= Lokis (novella) =

Novella by Prosper Mérimée

Lokis. A Manuscript of Professor Wittembach (Lokis - Le manuscrit du professeur Wittembach) is an 1869 Prosper Mérimée horror fantasy novella. It was one of the last stories by Mérimée, started in July 1868 and published in the Revue des deux Mondes in September 1869. The title is a misspelling of the Lithuanian word lokys for "bear". The plot revolves around a young man who is suspected to be half-human half-bear. Robin MacKenzie from University of St Andrews classifies the plot into a werewolf theme with some elements of vampirism (the motif of drinking blood repeats through the work). The novella primarily deals with the dual nature of human–beast. It also contrasts Western education and Christianity with pagan Lithuanian rituals and beliefs, on more broadly – cultured civilization with primordial wilderness.

==Plot==
The story is told from the point of view of an observer – professor Wittembach, a pastor and an amateur ethnographer - who comes to a Samogitian manor in rural Lithuania while on a mission to translate the Gospel of Matthew into Samogitian. The plot revolves around a young man, Count Michel Szémioth, who is suspected to be half-human half-bear, since he was born after his mother was mauled (and, as believed by peasants, raped) by a bear. Through the novel, the protagonist, Michel/Lokis, manifests signs of animal-like behavior until he finally kills his bride by a bite to her throat and runs away into the forest on his wedding night. Some critics consider the tale to be an inversion of the Beauty and the Beast, whereby the Beauty transforms a man into a Beast, rather than vice versa.

==Inspiration==
Mérimée conceived the novella in spring 1867 as a contrast to horror stories often read at the court of Empress Eugenie. Intrigued by the human–beast duality, he quickly decided against a parody. It is believed that Mérimée borrowed the plot from the 13th-century Gesta Danorum, published in Revue des deux Mondes. Gesta Danorum includes a story of a girl kidnapped and impregnated by a bear.

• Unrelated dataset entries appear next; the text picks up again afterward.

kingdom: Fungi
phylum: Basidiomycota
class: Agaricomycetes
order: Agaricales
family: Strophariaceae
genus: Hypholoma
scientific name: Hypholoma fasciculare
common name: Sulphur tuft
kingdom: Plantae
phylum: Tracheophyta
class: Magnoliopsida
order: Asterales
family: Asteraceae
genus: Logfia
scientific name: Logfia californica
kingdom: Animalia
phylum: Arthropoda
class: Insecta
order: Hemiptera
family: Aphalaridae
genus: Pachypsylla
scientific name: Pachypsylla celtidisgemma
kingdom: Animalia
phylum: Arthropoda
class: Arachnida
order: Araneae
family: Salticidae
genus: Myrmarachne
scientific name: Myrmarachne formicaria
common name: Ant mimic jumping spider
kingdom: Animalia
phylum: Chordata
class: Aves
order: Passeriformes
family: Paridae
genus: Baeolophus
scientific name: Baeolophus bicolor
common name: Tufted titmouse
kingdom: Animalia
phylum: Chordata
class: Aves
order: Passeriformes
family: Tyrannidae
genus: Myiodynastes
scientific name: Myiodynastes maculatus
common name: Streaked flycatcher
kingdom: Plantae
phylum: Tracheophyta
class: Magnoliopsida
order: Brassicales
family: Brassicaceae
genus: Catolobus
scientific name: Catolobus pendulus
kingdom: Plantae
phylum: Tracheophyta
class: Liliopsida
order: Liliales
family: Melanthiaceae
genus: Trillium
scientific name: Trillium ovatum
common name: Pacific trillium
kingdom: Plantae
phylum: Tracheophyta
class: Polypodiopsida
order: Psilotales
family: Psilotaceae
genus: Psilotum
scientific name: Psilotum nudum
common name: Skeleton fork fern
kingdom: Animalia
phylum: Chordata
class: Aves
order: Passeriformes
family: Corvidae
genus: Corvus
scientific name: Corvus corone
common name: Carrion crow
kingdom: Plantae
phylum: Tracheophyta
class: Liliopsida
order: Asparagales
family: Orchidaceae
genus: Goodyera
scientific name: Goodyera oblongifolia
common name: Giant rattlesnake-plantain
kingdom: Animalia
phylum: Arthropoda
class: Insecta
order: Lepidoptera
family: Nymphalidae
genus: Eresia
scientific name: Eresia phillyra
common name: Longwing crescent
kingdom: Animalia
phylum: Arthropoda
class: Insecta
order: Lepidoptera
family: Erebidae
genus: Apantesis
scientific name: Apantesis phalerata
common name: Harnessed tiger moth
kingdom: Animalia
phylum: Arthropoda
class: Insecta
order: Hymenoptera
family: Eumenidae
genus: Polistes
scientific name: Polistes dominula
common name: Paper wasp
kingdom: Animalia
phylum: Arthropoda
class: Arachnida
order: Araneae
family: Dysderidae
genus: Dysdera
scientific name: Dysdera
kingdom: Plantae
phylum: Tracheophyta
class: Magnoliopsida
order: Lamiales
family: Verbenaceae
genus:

The girl gives birth to a son who exhibits violent sexual tendencies as an adult.

==Epigraph and title==
"Miszka su Lokiu, Abu du tokiu" cited at the beginning of the novel as an epigraph to the manuscript is a slightly corrupted Lithuanian proverb "Meška su lokiu, abudu tokiu". The proverb was included in Lithuanian dictionaries by Georg Heinrich Ferdinand Nesselmann, published in 1851, and by August Schleicher, published in 1857, but judging by Mérimée's correspondence, he did not know about these publications and received the proverb from Ivan Turgenev. "Meška" and "lokys" are different names (synonyms) for the "bear" in Lithuanian, so the proverb almost literally means "Grizzly and bear are both the same." According to an (incorrect) explanation given by professor Wittembach at the end of the novella, "miszka" is not a Lithuanian word but a rendering of "Mishka", a Russian-language hypocoristic form of "Michael", the protagonist's name. In the English translation the proverb is footnoted with the following comment: "The two together make a pair"; word for word, Michon (Michael) with Lokis, both are the same. Michaelium cum Lokide, ambo [duo] ipsissimi.

==Inaccuracies==
The novella draws elements, such as thunder god Perkūnas or cult of žaltys (grass snakes), from the pagan Lithuanian rituals and beliefs, but is not historically or culturally accurate. For example, the plot takes place in 1866, but the work does not address social or political situation after the January Uprising of 1863–1864. The extinction of the Prussian language is dated a full century later than it actually happened. The protagonist is a Protestant, though that is very rare in Catholic Samogitia. Some cultural elements, like rusalka or card games Durak and Preferans, were taken from Slavic (Russian) culture rather than Lithuanian.

==Adaptations==
- Film
- The Marriage of the Bear (1926), a Russian film by Konstantin Eggert and Vladimir Gardin. It was based on the 1922 Russian play with the same name (Медвежья свадьба) by Anatoli Lunacharsky loosely based on Lokis.
- Lokis (1970) by Janusz Majewski
- La Bête (1975) by Walerian Borowczyk, loosely based on the novella
- Massacre (2010) by Andrej Kudzinenka, a Belarusian film with the plot loosely based on Lokis and Belarusian legends.

- Opera
- Lokys (2000) was commissioned by the Vilnius Festival (2000) to libretto by Aušra Marija Sluckaitė-Jurašienė and composition by Bronius Kutavičius. This afterwards entered the repertoire of the Lithuanian National Opera and Ballet Theatre.